Linear Accelerator Operators
What Operators Do
Operators are the primary persons involved in the actual administration of radiation therapy. The treating doctor (usually called a Radiation Oncologist) is responsible for prescribing and planning the treatment and for weekly checkups on the health of the patient. The Linear Accelerator Operator is responsible primarily for seeing that the prescribed treatment is carried out appropriately when the patient shows up for a treatment.
Operators are thus, usually responsible for treatment done with one (or a small set of) machines. The schedule is maintained by others, and this places the operator in the position of a "production assistant" making sure that all those persons scheduled for treatment on a particular day get treated. In addition, they have a responsibility to the patient to operate the machine safely and to treat the patient kindly and with respect. This mix of goals is not unusual in medical practice.
The Therac-25 operator greets the patient on arrival, escorts them into the treatment room and sets up the patient on the treatment table using the field light to target the beam. This may involve marking the patients skin for the pattern of radiation that is required. The operator then enters treatment parameters into the machine directly in the treatment room. He or she then leaves the room and uses the computer console to confirm the treatment parameters (electron or X-ray mode, intensity, duration, etc.). The computer then makes the appropriate adjustments in the machine (moving the turntable, setting the scanning magnets, setting beam intensity etc.). This takes several seconds to do. If the operator notices an error in the input parameters, he or she can, during the setup, edit the parameters at the console without having to start all over again from inside the treatment room.

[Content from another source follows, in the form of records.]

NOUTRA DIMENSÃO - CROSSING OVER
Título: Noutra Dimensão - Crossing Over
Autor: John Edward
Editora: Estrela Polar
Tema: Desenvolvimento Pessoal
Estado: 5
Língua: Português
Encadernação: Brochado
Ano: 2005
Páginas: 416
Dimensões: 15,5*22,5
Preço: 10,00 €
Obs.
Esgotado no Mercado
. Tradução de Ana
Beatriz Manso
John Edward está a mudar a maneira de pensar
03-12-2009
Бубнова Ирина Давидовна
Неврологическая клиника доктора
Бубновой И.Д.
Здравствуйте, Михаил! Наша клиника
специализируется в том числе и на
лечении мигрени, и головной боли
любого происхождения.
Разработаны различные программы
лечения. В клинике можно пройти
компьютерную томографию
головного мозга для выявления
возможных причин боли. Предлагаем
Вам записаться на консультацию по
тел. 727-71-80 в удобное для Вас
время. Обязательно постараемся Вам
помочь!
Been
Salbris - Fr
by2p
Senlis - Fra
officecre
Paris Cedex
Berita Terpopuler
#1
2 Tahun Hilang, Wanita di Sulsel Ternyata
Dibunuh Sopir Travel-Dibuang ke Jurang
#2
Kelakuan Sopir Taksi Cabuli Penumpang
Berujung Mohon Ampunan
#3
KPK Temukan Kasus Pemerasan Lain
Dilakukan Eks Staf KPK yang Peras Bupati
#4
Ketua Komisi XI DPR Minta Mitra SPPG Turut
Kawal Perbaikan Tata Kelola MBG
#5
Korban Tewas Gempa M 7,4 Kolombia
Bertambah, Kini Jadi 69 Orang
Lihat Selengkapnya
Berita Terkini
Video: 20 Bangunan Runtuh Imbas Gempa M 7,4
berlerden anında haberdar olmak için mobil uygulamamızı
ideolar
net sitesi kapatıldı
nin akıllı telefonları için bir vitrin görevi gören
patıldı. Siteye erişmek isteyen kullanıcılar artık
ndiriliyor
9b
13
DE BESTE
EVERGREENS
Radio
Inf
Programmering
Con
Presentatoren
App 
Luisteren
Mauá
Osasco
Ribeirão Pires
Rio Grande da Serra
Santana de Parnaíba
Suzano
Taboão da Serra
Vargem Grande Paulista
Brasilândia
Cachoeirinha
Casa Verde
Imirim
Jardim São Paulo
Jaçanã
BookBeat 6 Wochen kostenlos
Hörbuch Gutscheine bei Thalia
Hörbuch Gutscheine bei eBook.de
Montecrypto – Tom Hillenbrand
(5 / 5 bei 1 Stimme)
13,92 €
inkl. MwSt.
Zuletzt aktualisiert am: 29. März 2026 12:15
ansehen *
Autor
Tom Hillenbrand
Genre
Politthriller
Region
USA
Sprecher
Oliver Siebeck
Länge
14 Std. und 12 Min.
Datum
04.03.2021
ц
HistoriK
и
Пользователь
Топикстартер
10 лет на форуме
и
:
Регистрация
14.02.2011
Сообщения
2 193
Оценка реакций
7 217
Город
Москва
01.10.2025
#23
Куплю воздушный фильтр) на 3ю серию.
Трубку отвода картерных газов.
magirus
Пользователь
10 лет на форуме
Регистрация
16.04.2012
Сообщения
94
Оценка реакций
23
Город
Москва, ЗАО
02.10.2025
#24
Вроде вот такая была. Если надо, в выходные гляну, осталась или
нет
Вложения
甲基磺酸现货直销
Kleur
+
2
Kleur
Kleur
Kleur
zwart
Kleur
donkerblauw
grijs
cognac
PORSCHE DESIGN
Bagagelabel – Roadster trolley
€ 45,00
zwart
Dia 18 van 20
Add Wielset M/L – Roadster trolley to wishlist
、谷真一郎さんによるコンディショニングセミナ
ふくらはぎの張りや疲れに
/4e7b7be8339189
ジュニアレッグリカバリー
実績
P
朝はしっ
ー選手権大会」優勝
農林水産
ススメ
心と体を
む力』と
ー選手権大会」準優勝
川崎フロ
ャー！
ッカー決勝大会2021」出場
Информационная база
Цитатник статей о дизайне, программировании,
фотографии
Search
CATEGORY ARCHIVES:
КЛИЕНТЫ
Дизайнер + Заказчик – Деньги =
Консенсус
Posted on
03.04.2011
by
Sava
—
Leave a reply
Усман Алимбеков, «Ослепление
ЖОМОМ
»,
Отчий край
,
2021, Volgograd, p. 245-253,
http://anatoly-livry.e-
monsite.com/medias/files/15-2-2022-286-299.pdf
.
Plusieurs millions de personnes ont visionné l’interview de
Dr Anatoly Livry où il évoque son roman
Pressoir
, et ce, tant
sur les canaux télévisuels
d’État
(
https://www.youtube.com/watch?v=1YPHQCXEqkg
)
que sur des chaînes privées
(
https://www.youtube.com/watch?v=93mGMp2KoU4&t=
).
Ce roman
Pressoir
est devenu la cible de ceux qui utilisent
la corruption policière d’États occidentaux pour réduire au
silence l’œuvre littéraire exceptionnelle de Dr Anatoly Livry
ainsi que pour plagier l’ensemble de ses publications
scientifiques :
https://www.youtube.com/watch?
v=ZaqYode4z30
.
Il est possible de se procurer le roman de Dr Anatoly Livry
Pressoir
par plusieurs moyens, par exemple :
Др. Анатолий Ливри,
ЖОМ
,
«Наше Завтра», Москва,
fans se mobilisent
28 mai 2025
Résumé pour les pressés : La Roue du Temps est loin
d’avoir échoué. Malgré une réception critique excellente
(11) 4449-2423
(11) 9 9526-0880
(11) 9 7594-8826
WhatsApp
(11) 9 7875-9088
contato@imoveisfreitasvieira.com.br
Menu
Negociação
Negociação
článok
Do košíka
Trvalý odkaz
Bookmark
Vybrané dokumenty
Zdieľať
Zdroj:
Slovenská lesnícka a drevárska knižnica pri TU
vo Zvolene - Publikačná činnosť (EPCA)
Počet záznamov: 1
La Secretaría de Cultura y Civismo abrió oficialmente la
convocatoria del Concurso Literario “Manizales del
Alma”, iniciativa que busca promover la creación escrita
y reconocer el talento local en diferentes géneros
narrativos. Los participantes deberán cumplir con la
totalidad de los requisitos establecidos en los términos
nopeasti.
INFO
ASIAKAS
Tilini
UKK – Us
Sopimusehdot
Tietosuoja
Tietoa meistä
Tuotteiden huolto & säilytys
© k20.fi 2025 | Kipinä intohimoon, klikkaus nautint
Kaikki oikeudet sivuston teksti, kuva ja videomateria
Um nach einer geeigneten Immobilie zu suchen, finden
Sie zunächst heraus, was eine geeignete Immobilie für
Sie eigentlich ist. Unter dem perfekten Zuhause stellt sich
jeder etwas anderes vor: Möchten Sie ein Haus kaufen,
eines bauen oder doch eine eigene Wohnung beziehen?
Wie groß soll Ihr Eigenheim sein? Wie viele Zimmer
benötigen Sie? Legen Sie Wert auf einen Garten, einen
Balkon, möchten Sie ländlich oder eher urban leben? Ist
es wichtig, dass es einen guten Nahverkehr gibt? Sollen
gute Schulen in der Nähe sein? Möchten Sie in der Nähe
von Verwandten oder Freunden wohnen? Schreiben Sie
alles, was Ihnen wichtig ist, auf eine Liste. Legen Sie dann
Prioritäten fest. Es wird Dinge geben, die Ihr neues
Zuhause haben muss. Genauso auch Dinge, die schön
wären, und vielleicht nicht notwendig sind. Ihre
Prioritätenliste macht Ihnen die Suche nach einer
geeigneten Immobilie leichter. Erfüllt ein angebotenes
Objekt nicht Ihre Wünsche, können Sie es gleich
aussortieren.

When the computer indicates that the setup has been done correctly, the operator presses the actuation switch. The computer turns the beam on and the treatment begins. When treatment is over, the operator checks with the patient, updates records on that patient and then admits the next patient into the treatment room.
One of the advantages of the significant computerization of the Therac-25 machine was that setup for treatment could be done much more quickly. This allowed the operator more time to speak with the patient and interact with them about their health concerns. In addition, this increased efficiency allowed more patients to be scheduled during a day. Thus, more patients could be treated, but the atmosphere was not reduced to that of a factory.
Dealing with difficulties
If a treatment resulted in a suspend or cancellation by the machine, the operator had several choices. For some machine errors, the operator could simply press the "retry" button and attempt the therapy over again. If only half the prescribed dose had been introduced (e.g. the beam was a lower intensity or cut off early) the rest of the dose might be applied in a second, immediate, treatment.
If the error was more significant, many hospitals and facilities would have a medical physicist on call. The physicist could be called in to look at the machine immediately. For facilities without a full time physicist, contract service was usually provided. This required scheduling (but usually within the same day as the problem).
All errors (whether by the machine or by the operator) were supposed to be logged and reported. Medical Linear Accelerators do age over time, and older machines often produce more errors. Five to ten years is a reasonable life span for a machine. Close tracking of these errors by operators allows the hospital or facility to know when to replace a machine that is generating more errors than is acceptable. Even if errors are not harmful to patients, when a treatment must be restarted several times, it may reduce patient confidence in the facility.
Pressures for Production
Production pressures are always present when an expensive medical technology is being used. Machines need to treat enough patients to pay for themselves over their lifetime. And in for-profit medical facilities the additional pressure of generating a profit is added to this production pressure. Another kind of production pressure is generated because of concern for the patient. Patient schedule requires treatments on certain days and it disrupts the patients lives and slows down their treatment to have to reschedule them for another day while the machine is being checked out.
These production pressures generate the desire to "push patients through." If a machine gives only a portion of the prescribed dose, an operator will often repeat the treatment with enough radiation to add up to the total prescribed dose. Sometime this repeat has been done up to twelve times to produce the appropriate treatment with a balky machine. At times, operators have been known to collaborate with medical physicists to use jumper cables to override a particular safety mechanism, if their judgment is that the override will not reduce safety.
Operators who feel that pressures for production have decreased safety can certainly report this to their supervisors (usually a supervising operator with additional training and experience). They also have been known to leave facilities because of concern over safety.
Training and Licensing
There is currently no industry-wide standard certification and education for medical linear accelerator operators. There are about 102 radiation schools in the country, ranging from certificate programs (about 12 months in length) to four-year bachelor's degrees. Licensing standards differ from state to state. In some states, operators are required to be licensed by the American Registry of Radiologic Technologists (ARRT). This licensing requires a certified educational program and regular updating of skills for re-registration of the license.
Other states, however, have designed their own tests to set minimal standards for operators, and some of these tests are much less involved that that required by ARRT. In addition, many of these states do not require continuing education of operators. There are no national standards for training or licensing.
Operators who are licensed have more professional standing to resist production pressures that they feel lead to unsafe treatment of patients. In addition, their training gives them better arguments to stand up to hospital administrations that attempt to put pressure on technicians to push large numbers of patients through treatment in spite of possible dangers.